Excerpt
################

I think the news service, especially in the United States is mainly run by people who make their money in the ‘stock market’ world wide.. I don’t think they really care about the real America, or they are so out of touch with the majority of real Americans, that’s why they revere when the ‘stock market’ is up, and print stories like manufacturing and exports up in other countries but are not worried about American manufacturing and exports and deteriorating American cities and American poverty.. We remember President Lyndon Johnson’s ‘war on poverty’.. How’s that war on poverty in America going today? Do you suppose that any of our problems are caused by our ‘debt’? On the way we do business in the USA and outside of the USA now? People don’t really want jobs anymore as they did when I was young. People just want a lot of money to invest so they can purchase and pursue their every whim! Invest in America means something entirely different than it did when I was young! Investing in America meant investing in its young people through social programs like the Boy Scouts and YMCA’s and Big Brothers and younger peoples church groups, investing in America meant taking pride in owning an American made product, having a ‘savings’ account in your bank as opposed to 3 credit card accounts…………
Santelli noted in January the total debt that our children are currently charged with is $3.5 million per baby born today. Santelli is right. Instead of just listening to the media hype and spin, look at the numbers.
Many of us are fortunate to remember the 1950’s and “Made in USA” as an example around the world.. The manufacturers of World War II products switched over to the American car, electronics and appliance production.. American jobs…Where do those cars, electronics and appliances come from today! My dad and his dad built homes for returning GI’s in the San Fernando Valley, those GI’s got many of those jobs in auto plants, aircraft factories and manufacture. (I don’t remember hearing about the stock market on the news in the 1950’s, it was something that was relegated to the B section of the LA times).

################

Task brief
Reproduce word for word the passage of the commentary on American jobs and the news that starts with the words containing "Many of us are" and finishes with "the LA times).".

################

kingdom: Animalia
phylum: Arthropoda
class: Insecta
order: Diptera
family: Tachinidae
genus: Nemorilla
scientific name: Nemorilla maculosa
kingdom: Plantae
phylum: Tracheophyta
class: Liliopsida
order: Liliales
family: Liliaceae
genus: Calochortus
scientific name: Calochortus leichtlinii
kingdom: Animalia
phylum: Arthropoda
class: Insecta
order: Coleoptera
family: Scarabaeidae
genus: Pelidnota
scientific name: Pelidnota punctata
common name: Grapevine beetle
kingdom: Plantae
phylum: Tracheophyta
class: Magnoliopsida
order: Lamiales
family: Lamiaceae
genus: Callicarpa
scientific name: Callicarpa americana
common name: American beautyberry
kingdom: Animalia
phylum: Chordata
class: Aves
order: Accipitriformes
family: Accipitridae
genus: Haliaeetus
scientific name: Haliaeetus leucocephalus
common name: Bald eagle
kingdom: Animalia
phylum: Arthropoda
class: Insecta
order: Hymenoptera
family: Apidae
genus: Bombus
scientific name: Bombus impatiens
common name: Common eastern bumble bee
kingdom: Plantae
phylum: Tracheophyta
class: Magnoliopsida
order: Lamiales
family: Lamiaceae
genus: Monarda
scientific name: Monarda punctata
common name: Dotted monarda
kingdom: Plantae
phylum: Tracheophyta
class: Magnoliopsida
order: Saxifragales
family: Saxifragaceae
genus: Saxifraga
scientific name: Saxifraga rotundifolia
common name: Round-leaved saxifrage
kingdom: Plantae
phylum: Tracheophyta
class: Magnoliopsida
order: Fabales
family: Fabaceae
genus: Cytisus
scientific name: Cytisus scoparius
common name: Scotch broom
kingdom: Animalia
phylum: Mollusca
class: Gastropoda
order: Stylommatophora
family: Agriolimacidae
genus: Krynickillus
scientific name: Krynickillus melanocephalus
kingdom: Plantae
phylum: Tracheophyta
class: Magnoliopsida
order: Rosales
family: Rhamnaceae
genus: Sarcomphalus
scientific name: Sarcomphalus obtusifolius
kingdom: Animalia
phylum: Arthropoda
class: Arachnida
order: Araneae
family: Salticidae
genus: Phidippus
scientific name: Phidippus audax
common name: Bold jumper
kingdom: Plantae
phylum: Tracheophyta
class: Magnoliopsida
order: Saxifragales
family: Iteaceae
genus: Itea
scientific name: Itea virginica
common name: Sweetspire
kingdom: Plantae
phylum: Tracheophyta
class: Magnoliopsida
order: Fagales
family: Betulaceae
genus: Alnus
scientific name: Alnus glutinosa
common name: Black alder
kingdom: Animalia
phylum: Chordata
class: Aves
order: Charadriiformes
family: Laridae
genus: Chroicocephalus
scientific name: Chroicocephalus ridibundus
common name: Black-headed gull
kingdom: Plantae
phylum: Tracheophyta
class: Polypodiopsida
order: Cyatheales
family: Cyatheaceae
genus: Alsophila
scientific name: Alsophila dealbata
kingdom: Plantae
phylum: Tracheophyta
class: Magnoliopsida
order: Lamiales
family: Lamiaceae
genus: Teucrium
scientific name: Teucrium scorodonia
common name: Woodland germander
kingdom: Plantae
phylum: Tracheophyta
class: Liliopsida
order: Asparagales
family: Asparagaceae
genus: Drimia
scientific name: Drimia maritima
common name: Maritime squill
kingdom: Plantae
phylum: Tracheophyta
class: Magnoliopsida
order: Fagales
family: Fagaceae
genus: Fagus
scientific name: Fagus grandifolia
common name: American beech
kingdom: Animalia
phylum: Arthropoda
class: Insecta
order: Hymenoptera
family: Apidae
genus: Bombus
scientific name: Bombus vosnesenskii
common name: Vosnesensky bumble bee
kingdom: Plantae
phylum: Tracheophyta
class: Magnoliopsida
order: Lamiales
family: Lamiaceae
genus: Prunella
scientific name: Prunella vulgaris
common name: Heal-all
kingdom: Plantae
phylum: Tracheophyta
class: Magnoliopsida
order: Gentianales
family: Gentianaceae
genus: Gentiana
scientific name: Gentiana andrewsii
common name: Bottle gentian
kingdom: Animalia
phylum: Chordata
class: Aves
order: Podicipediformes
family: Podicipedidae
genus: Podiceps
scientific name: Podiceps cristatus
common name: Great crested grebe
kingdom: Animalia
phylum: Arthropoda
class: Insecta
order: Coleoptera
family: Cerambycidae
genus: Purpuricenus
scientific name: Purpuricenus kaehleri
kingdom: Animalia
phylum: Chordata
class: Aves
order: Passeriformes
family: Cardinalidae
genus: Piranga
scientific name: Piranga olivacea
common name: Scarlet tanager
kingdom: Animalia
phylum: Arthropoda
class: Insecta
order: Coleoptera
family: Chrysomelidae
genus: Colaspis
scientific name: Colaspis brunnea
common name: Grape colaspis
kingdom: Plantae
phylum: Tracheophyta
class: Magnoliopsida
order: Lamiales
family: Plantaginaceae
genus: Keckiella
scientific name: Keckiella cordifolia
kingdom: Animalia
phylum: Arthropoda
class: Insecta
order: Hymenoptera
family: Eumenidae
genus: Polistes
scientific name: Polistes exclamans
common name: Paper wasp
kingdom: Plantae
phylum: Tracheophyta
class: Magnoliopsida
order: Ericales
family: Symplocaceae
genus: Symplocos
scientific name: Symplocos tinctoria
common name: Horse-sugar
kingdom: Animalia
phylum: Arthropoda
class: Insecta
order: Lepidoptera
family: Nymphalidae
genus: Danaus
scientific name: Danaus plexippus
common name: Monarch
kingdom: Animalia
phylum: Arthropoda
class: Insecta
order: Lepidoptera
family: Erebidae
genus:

################

Exercise solution
Many of us are fortunate to remember the 1950’s and “Made in USA” as an example around the world.. The manufacturers of World War II products switched over to the American car, electronics and appliance production.. American jobs…Where do those cars, electronics and appliances come from today! My dad and his dad built homes for returning GI’s in the San Fernando Valley, those GI’s got many of those jobs in auto plants, aircraft factories and manufacture. (I don’t remember hearing about the stock market on the news in the 1950’s, it was something that was relegated to the B section of the LA times).